Venezuela is one of the most violent countries in the world. That, coupled with a government perceived to be anti-big business, has caused many companies to worry for their future. But rum producer Santa Teresa has turned the issues into positives using a sport little known in the Americas- Rugby. John Holman went to the company to find out more.
JHO VENEZUELA SUCCESSFUL BIZ
The Venezuelan countryside. Hot, humid and spacious, perfect for planting sugar cane, distilling rum and playing Rugby The game is little known in this baseball mad country. But Santa Teresa, a top rum producer, is using this high pace contact sport to reach out to the violent neighborhoods surrounding its company headquarters.
Francisco Alvorado , Santa Teresa Rugby trainer: “Rugby teaches the values of respect, humility, teamwork and that’s very important for the young we have to reinforce those values so they don’t end up in gangs on the street.”
He should know. Francisco was a local gang leader. As was Jose. These two were bitter enemies.
Jose Rodriguez (with Francisco laughing): “I wanted to grab him and (puts Francisco in headlock) kill him. I used to want to strangle him.”Now they’re best friends and play together for the company team.
PTC The Santa Teresa team is mainly made up from young men in the barrios here. They’ve learned rugby in Santa Teresa and they’re now number 1 in their regional league.”
The company takes in 15-hundred local school children for rugby sessions at its headquarters. Francisco is now a full time trainer. Rugby is just part of a wider strategy that includes a gruelling 2-year work program for local criminals looking to change like Leo. Leonardo “I decided to enter the program, one, because they were going to give me training and, two, because outside they were going to kill me or I was going to kill myself with drugs.”
Venezuela has the second highest murder rate in the world. Robbery, killing and extortion are daily threats in many areas.Santa Teresa realized it needed to get involved when a gang attacked a company security guard some 10 years ago.
Lucylde Gonzalez, spokeswoman, Santa Teresa: “If I have a community next door that has problems with housing, education, that affects the company if you have criminals, they rob your vans, your employees have problems even if you close your doors and we don’t want that.”
Leo is now working in the factory full time. He says his friends who didn’t take the course, known as Proyecto Alcatraz, are all dead.
Lucylde Gonzalez, spokeswoma,n Santa Teresa: “In the 11 years of Proyecto Alcatraz, 6 gangs have been dismantled and the number of homicides has gone from 114 per 100 000 residents to 14 and that’s an enormous reduction that no other municipality in Venezuela has.”
The company’s social programs have allowed it to find common ground with a socialist, populist government known for hostility to big business. Inside the factory things are also going well. It’s reaping the reward of a push to remarket Venezuelan rum from moonshine for the masses to a top quality product.

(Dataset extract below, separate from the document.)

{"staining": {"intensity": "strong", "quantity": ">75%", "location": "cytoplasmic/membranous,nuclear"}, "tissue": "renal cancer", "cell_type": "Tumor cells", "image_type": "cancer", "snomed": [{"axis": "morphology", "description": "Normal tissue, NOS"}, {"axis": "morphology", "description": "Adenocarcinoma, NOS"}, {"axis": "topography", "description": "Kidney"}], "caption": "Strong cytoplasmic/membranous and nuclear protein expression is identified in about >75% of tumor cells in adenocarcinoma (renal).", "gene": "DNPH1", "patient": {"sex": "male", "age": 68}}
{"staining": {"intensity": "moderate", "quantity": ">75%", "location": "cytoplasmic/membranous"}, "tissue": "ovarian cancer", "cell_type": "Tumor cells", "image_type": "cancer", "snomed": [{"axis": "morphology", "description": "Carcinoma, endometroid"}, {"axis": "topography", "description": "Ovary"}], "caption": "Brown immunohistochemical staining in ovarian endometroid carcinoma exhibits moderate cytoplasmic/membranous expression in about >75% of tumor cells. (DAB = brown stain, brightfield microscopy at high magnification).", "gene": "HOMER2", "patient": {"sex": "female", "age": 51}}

Lucylde Gonzalez, Spokeswoman, Santa Teresa: “In Venezuela before rum was seen as a low prestige drink, so we’ve done things to like the seal or origin and worked as an industry to make the world see the quality of Venezuelan rum.” Santa Teresa now sells over 15 million bottles a year. But its success and identity remains tied to local communities, and to rugby.
John Holman, CCTV News reports from Venezuela.